# [Material supplied]
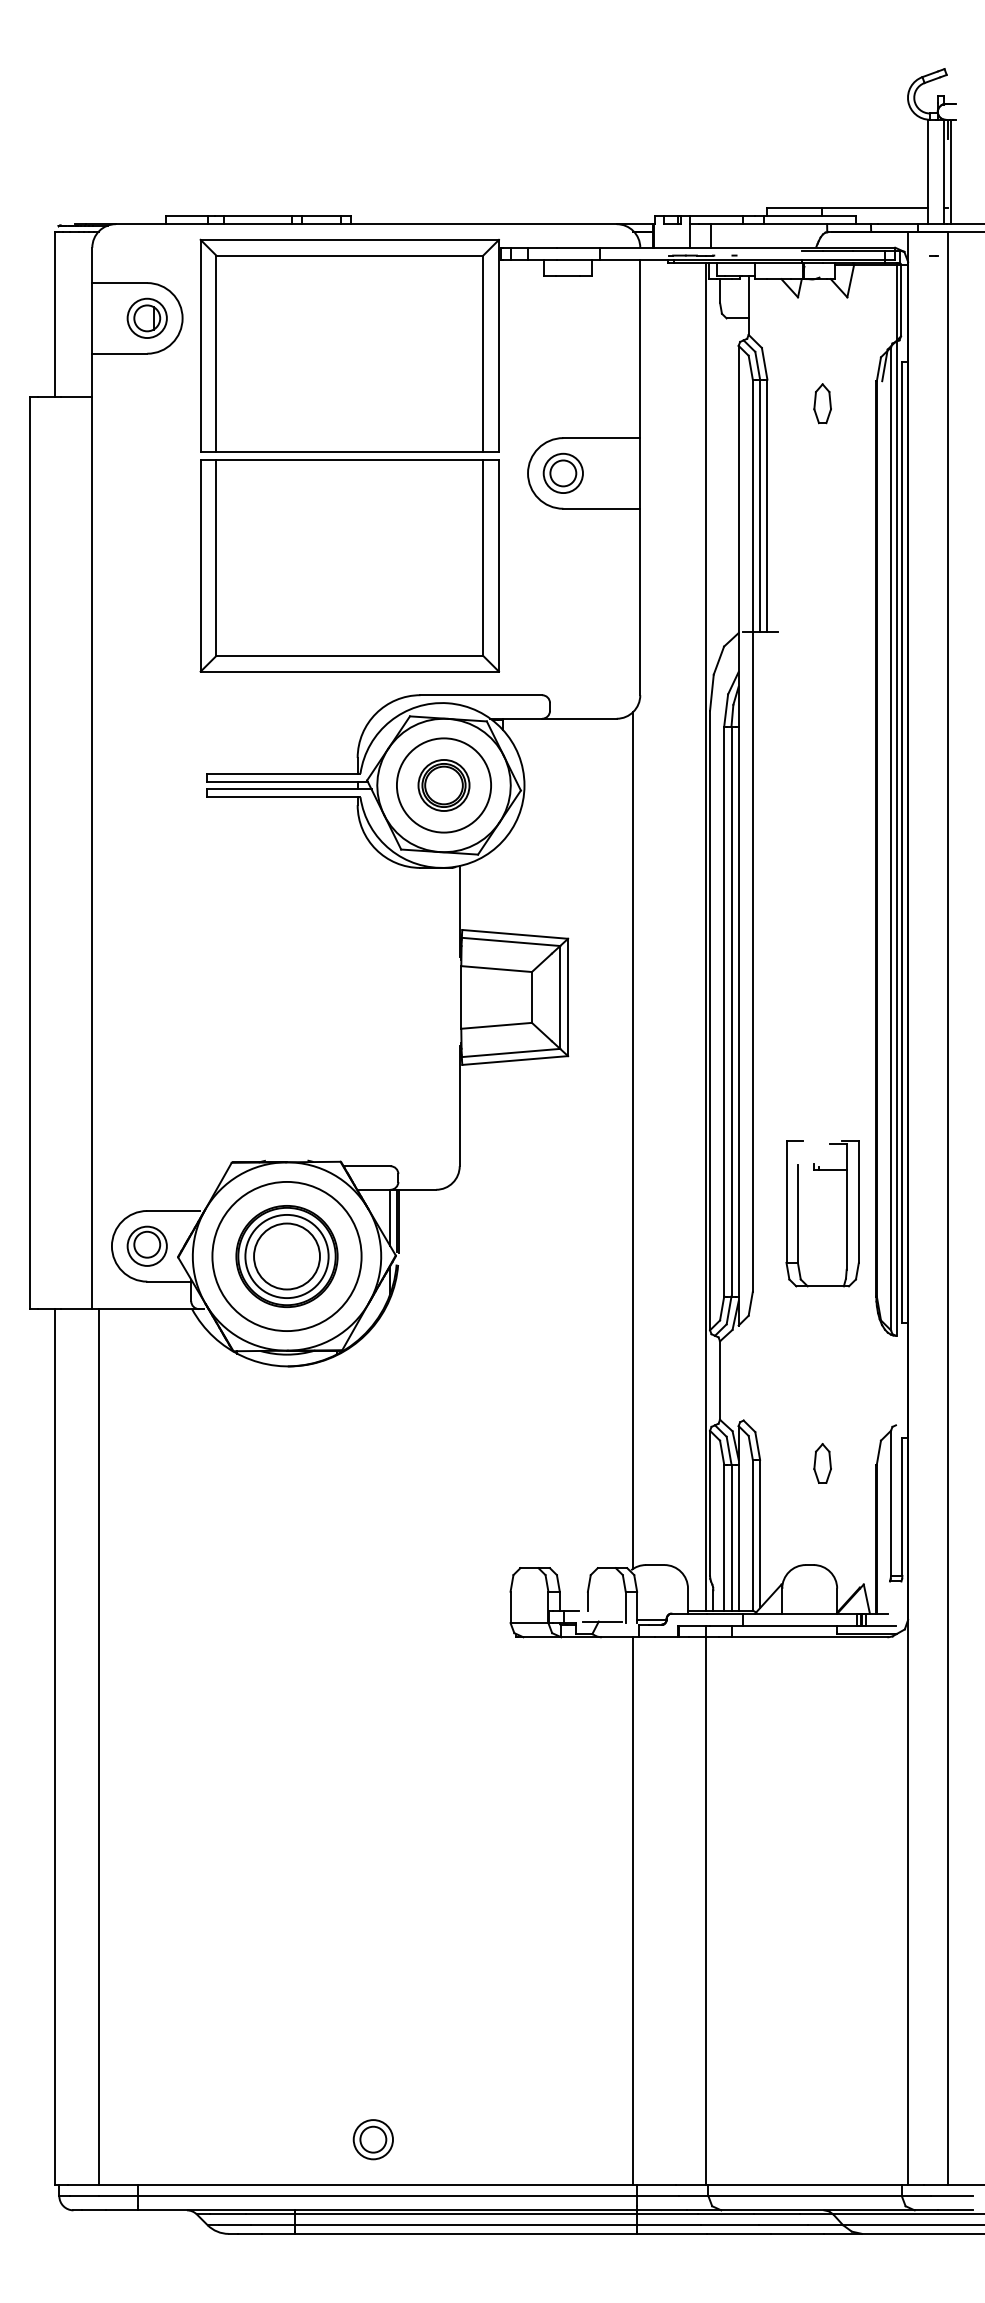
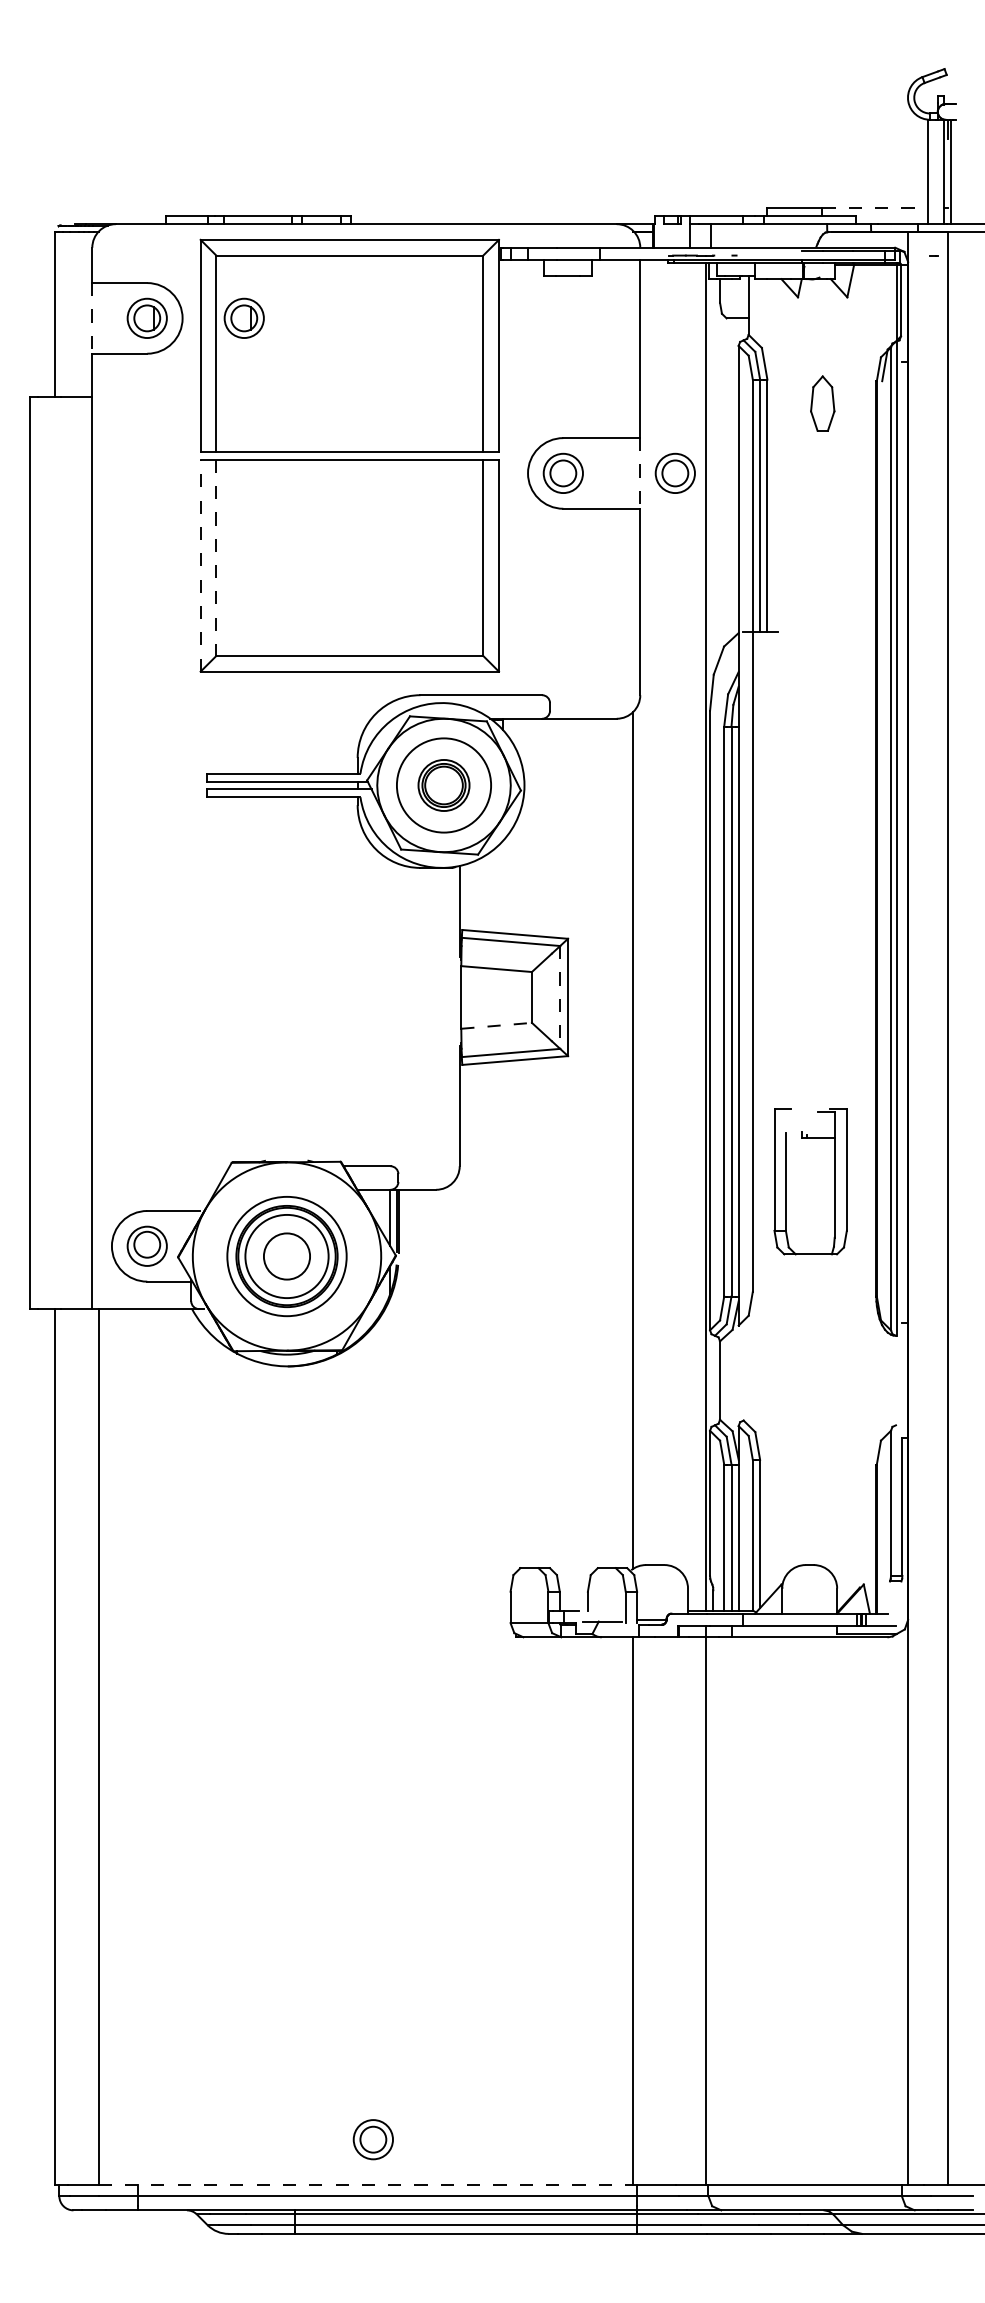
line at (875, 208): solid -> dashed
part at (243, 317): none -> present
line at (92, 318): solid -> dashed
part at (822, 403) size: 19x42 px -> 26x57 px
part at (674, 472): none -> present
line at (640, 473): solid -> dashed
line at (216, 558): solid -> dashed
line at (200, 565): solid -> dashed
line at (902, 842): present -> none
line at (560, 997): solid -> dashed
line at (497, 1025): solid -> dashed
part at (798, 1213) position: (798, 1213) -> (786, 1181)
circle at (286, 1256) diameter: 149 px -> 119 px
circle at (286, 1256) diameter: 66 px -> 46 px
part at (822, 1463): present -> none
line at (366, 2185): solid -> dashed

* * *

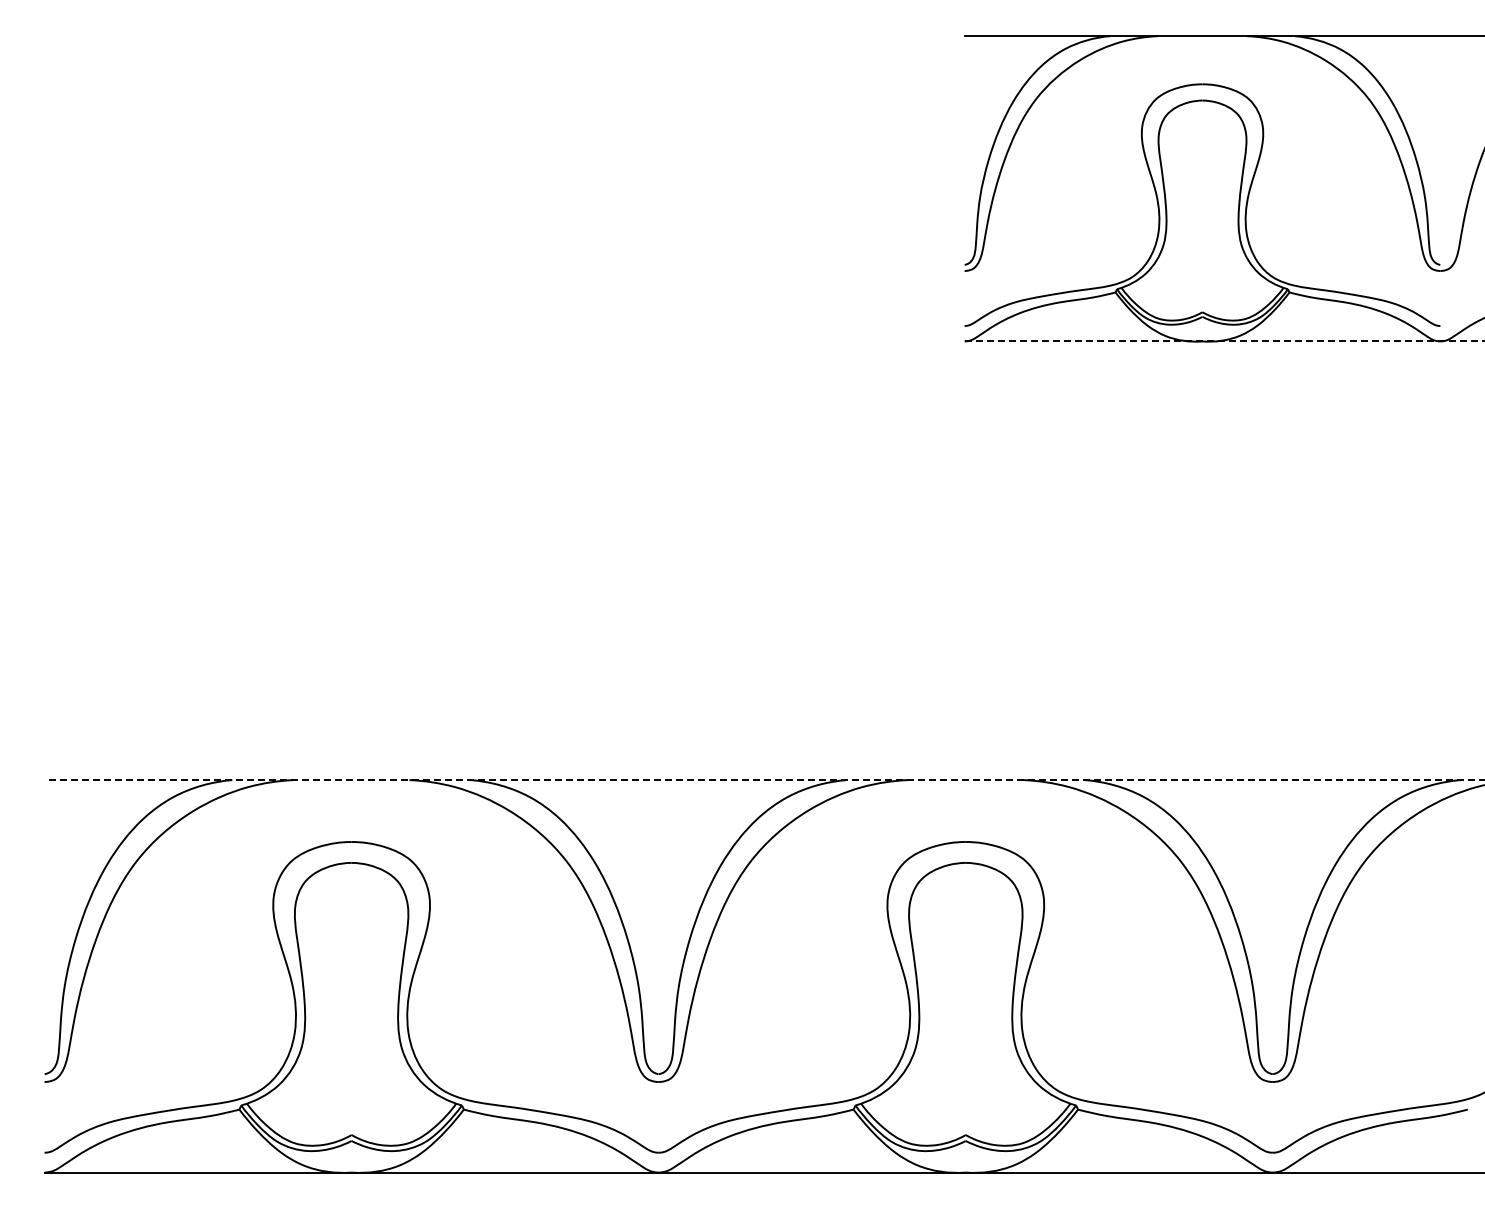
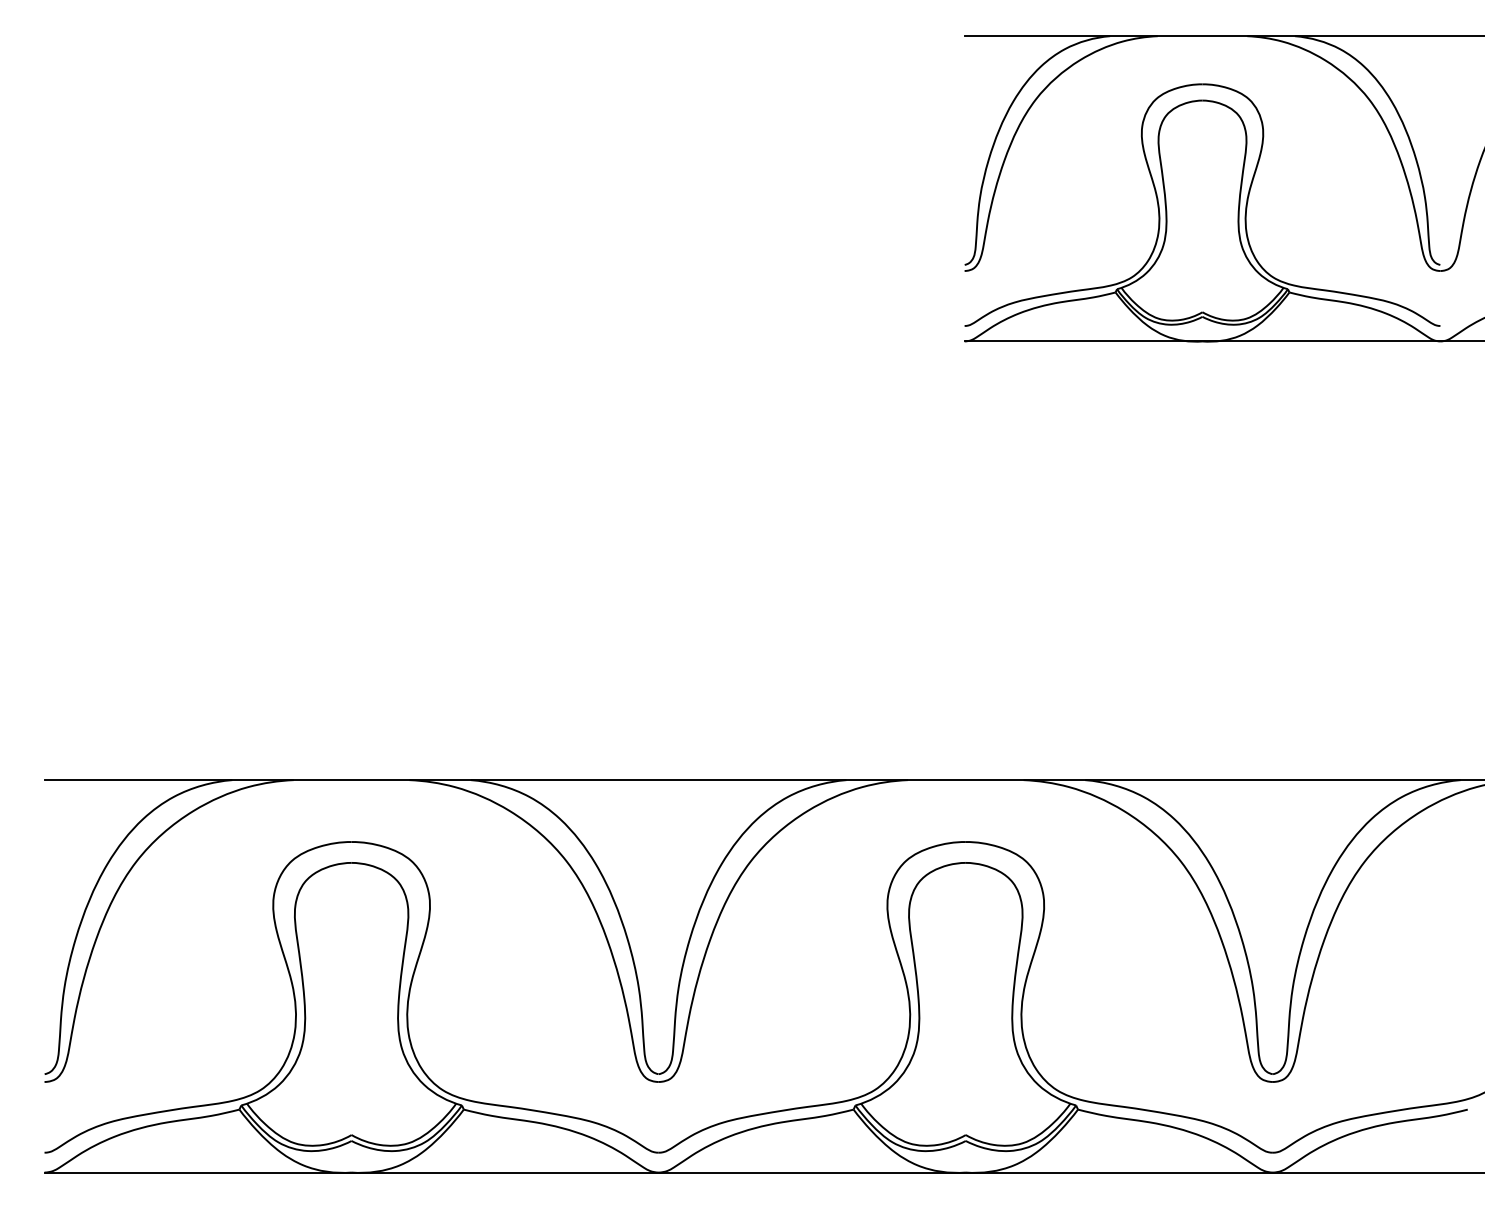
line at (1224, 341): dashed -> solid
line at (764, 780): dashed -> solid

# [Job]
Reproduce the records above verbatim, from the line with "line at (875, 208): solid -> dashed" through the line with "circle at (286, 1256) diameter: 149", both included.

# [Answer to the task]
line at (875, 208): solid -> dashed
part at (243, 317): none -> present
line at (92, 318): solid -> dashed
part at (822, 403) size: 19x42 px -> 26x57 px
part at (674, 472): none -> present
line at (640, 473): solid -> dashed
line at (216, 558): solid -> dashed
line at (200, 565): solid -> dashed
line at (902, 842): present -> none
line at (560, 997): solid -> dashed
line at (497, 1025): solid -> dashed
part at (798, 1213) position: (798, 1213) -> (786, 1181)
circle at (286, 1256) diameter: 149 px -> 119 px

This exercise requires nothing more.